The description is extremely concise at one sentence with no redundant information. However, conciseness compromises completeness; it earns its place but leaves significant gaps.

Shorter descriptions cost fewer tokens and are easier for agents to parse. Every sentence should earn its place.

Completeness2/5

Given the tool's complexity, does the description cover enough for an agent to succeed on first attempt?

Given no output schema and minimal description, the tool is under-specified. It does not explain what a 'score' represents in the domain, leaving the agent unsure about the return value or usage context.

Complex tools with many parameters or behaviors need more documentation. Simple tools need less. This dimension scales expectations accordingly.

Parameters2/5

Does the description clarify parameter syntax, constraints, interactions, or defaults beyond what the schema provides?

The only parameter scoreId has 0% schema description coverage. The description merely repeats 'by id' without adding semantic meaning, such as expected format (e.g., UUID) or constraints beyond minLength.

Input schemas describe structure but not intent.
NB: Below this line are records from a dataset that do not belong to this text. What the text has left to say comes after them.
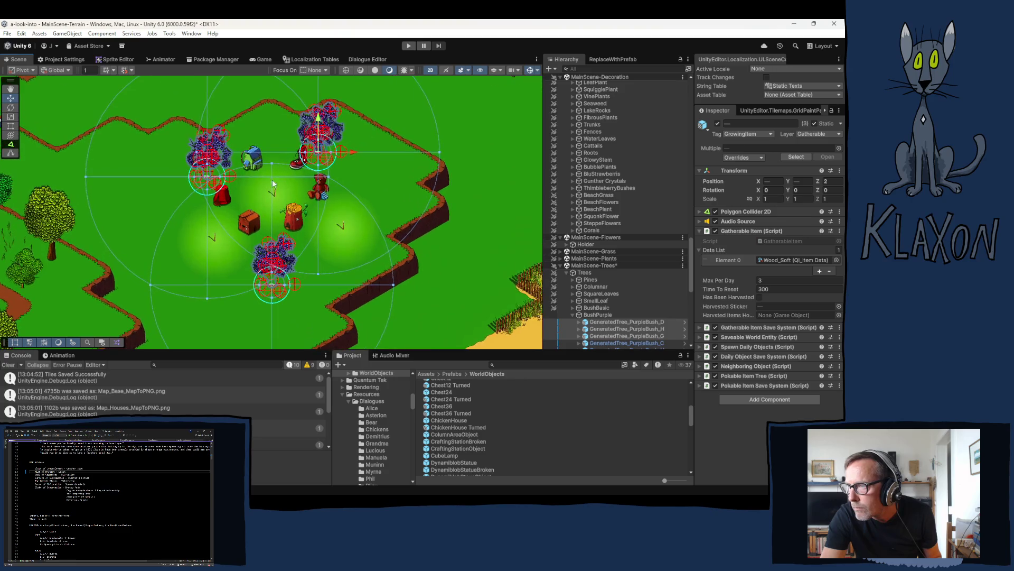
pyautogui.moveTo(318, 148)
pyautogui.mouseDown()
pyautogui.moveTo(285, 147)
pyautogui.moveTo(324, 143)
pyautogui.moveTo(322, 150)
pyautogui.mouseUp()
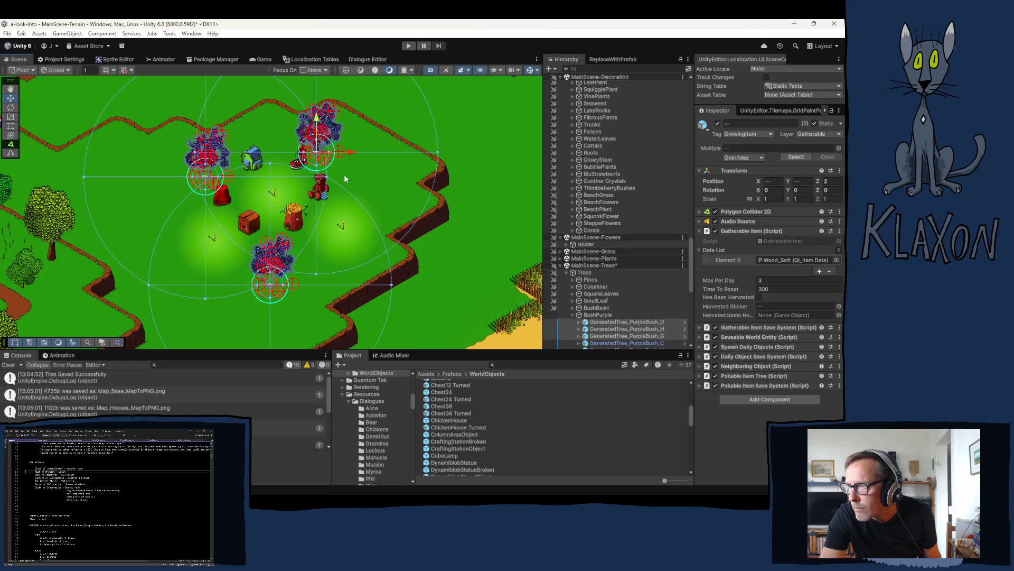
pyautogui.click(404, 203)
Descriptions should explain non-obvious parameter relationships and valid value ranges.

Purpose4/5

Does the description clearly state what the tool does and how it differs from similar tools?

The description clearly states the action (fetch) and resource (score) with the method (by id). However, it does not differentiate from sibling tools like getScoreConfig or getMetrics, which are also fetch operations with different entities.

Agents choose between tools based on descriptions. A clear purpose with a specific verb and resource helps agents select the right tool.

Usage Guidelines2/5

Does the description explain when to use this tool, when not to, or what alternatives exist?

No usage guidelines are provided. The description does not specify when to use this tool versus alternatives like listScores, nor does it mention any prerequisites or context for invocation.

Agents often have multiple tools that could apply. Explicit usage guidance like "use X instead of Y when Z" prevents misuse.